Regular readers know that I vastly prefer a comprehensive deal to bring down the deficit that combines broad-based tax reform (which this plan isn't) combined with entitlement reform (which this budget doesn't have). Compared to Bowles-Simpson, this plan isn't very good. Compared to most of the GOP candidates, who have proposed eviscerating revenue, it's excellent.
4. Ending subsidies for oil, creating subsidies for manufacturing. The budget would eliminate oil and gas subsidies, freeing up $40 billion over the next decade to fortify our R&D budget and expand manufacturing subsidies by about a fifth. Good idea? Leveraging government's weight for R&D is useful, but I'm not sold on putting a disproportionate part of our R&D into manufacturing. The future of American innovation is probably the present in overall R&D spending. That's information technology and bioscience, which might include some manufacturing jobs, but aren't inside the manufacturing sector.
6. Education and infrastructure. Education has become an even more central theme for the president since the rise of the Occupy movement. The rising cost of college was, again, one of the first items the president mentioned in his speech introducing the budget this morning. To that end, he proposed controlling student loan interest rates, maintaining Pell Grant spending, and instructing schools to address rising costs. He also proposed a $5 billion program to reward for states who come up with innovative ways to reward their elementary school teachers.

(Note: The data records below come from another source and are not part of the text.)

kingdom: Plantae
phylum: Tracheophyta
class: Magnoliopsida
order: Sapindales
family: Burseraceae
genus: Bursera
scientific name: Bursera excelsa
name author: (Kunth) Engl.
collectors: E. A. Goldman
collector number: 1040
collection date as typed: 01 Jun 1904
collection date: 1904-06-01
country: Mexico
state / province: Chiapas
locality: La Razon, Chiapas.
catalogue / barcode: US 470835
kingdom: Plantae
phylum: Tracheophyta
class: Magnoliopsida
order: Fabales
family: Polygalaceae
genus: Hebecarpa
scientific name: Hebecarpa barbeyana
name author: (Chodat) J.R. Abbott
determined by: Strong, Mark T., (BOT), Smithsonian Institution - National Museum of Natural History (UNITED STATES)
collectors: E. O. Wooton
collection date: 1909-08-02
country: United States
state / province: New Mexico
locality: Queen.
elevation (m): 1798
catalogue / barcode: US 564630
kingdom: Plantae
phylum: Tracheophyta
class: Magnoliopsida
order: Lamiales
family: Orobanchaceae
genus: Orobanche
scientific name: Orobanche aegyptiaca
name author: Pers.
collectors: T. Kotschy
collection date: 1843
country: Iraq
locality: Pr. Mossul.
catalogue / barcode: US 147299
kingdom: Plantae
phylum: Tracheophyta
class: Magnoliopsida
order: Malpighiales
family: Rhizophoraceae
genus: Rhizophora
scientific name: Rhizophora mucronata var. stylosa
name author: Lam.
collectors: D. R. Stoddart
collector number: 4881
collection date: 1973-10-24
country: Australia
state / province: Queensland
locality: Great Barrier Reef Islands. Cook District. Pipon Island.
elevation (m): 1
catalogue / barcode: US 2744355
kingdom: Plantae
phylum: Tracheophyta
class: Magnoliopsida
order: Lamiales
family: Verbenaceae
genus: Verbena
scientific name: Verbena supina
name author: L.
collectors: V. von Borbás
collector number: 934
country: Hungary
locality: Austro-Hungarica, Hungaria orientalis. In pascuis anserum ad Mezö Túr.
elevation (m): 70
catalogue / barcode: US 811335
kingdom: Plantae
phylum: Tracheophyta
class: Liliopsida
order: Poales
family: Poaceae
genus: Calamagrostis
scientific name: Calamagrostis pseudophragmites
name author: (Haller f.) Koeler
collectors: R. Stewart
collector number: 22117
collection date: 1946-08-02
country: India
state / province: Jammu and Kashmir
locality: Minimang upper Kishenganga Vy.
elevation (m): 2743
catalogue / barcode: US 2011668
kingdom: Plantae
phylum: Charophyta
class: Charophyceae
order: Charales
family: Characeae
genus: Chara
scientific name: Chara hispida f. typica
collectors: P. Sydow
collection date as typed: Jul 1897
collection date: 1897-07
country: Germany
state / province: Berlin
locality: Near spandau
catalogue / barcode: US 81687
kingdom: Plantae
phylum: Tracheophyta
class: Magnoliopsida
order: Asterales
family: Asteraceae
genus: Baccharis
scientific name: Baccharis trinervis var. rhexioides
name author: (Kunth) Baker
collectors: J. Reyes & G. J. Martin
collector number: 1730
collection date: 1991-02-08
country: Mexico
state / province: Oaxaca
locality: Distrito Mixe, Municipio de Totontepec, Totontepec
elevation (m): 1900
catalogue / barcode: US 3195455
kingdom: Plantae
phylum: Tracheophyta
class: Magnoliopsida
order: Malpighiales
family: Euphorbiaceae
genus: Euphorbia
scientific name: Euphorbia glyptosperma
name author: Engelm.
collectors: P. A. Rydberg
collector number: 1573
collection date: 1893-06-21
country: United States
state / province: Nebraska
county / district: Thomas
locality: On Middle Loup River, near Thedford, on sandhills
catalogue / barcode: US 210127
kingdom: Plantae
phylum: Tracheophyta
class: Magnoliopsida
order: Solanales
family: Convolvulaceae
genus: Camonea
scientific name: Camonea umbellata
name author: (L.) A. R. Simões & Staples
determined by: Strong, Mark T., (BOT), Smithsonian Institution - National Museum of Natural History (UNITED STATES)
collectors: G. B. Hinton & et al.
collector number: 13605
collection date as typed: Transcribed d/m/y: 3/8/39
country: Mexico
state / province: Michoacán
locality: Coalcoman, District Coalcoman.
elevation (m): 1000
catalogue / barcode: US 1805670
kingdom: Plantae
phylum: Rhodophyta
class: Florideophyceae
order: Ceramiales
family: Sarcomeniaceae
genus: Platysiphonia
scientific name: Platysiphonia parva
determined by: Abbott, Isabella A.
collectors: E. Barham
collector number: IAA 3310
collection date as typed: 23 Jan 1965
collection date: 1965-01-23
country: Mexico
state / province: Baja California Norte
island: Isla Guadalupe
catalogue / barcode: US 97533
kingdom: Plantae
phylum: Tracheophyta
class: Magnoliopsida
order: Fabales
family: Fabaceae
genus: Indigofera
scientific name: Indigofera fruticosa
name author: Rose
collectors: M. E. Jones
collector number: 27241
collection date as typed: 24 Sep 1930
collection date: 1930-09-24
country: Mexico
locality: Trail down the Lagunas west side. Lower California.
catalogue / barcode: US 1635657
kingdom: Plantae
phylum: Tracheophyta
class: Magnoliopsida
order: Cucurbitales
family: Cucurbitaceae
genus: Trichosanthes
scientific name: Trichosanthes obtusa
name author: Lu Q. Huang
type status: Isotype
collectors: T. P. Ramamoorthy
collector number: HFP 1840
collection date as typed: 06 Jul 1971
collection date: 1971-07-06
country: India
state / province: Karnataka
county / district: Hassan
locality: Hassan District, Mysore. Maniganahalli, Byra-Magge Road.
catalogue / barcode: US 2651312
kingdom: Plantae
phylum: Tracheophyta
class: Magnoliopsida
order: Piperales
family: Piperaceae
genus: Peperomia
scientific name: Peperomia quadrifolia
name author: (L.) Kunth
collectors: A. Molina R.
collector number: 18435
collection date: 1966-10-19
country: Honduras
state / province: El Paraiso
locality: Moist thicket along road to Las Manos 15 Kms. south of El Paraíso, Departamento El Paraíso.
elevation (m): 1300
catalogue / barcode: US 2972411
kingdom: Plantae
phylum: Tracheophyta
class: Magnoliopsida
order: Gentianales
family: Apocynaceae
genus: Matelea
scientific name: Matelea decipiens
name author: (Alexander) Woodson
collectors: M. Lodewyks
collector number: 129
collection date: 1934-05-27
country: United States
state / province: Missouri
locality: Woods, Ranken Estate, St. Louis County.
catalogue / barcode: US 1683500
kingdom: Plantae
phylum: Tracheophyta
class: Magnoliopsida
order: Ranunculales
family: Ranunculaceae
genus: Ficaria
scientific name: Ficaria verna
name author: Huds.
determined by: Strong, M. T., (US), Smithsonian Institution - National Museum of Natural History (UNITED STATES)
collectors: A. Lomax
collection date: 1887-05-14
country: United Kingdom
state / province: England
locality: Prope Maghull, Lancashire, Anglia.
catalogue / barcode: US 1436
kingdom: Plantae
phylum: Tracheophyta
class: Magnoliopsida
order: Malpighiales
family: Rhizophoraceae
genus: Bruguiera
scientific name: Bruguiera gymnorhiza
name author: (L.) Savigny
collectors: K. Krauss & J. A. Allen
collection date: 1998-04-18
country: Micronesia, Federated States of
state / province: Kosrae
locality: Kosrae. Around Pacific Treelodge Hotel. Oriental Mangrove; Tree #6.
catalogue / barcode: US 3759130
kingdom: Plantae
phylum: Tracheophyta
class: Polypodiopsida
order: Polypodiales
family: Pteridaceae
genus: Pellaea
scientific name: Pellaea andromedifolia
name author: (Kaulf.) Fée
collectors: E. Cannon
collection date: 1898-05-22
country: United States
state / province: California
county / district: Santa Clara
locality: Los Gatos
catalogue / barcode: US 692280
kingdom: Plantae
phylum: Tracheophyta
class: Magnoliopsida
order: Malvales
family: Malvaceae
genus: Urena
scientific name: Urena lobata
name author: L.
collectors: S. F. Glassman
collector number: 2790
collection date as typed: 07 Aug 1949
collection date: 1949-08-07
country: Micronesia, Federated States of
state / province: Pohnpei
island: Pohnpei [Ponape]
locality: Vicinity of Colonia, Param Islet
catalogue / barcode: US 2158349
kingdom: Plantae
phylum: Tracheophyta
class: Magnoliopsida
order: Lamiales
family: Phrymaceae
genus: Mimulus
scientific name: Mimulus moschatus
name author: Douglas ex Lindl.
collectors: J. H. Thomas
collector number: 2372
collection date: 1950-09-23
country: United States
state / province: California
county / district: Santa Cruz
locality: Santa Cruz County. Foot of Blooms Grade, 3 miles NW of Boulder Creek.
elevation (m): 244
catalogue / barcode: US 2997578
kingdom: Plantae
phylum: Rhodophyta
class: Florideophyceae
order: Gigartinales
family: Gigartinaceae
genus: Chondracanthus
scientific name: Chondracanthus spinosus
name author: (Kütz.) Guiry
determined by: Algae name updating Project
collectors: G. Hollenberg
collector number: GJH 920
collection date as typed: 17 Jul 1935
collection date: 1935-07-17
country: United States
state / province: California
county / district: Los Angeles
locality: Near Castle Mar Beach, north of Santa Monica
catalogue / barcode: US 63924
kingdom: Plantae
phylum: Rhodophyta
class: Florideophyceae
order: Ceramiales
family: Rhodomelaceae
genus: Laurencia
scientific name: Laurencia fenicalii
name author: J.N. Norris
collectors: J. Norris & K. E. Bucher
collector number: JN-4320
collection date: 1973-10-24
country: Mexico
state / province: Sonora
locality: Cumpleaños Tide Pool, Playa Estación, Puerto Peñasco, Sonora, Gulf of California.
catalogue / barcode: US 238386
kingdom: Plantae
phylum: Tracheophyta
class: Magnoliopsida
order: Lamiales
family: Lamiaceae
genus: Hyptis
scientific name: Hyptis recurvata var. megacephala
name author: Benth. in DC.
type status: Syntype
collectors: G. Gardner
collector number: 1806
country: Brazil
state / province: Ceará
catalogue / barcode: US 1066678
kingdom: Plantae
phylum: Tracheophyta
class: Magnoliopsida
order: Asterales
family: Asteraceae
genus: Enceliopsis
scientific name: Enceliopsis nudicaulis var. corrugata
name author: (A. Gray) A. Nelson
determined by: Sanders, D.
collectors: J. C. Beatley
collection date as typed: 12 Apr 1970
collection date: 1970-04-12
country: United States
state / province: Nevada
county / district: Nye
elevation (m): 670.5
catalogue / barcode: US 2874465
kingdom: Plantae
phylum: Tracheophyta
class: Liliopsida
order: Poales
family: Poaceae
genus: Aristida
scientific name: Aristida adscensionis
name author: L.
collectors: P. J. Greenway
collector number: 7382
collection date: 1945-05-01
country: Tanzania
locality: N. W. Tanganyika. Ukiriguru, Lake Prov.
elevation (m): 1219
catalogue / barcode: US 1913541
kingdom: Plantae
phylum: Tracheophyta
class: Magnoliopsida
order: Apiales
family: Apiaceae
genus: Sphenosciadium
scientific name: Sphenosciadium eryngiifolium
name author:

The president also proposes a significant $476 billion transportation bill that would be paid for "using savings from ending the war in Iraq and winding down operations in Afghanistan," which seems practically designed to make fiscal hawks upset. The budget also a national infrastructure bank, a darling among urban policy wonks, which would theoretically improve the coordination and financing of large infrastructure projects. At a time when borrowing rates are at historic lows, this would seem to be a good time to put money on the federal credit credit card and make infrastructure investments that we'll have to make eventually.
7. Extending the status quo. The only item in the budget that has a greater than 50% chance of passing Congress in my mind is the president's call to extend the payroll tax cut and unemployment insurance. Congress isn't very good at making new things, but it's perfectly capable of voting to maintain the status quo. Expect payroll taxes to stay low and the vast majority of unemployment assistance to remain in place through the end of the year.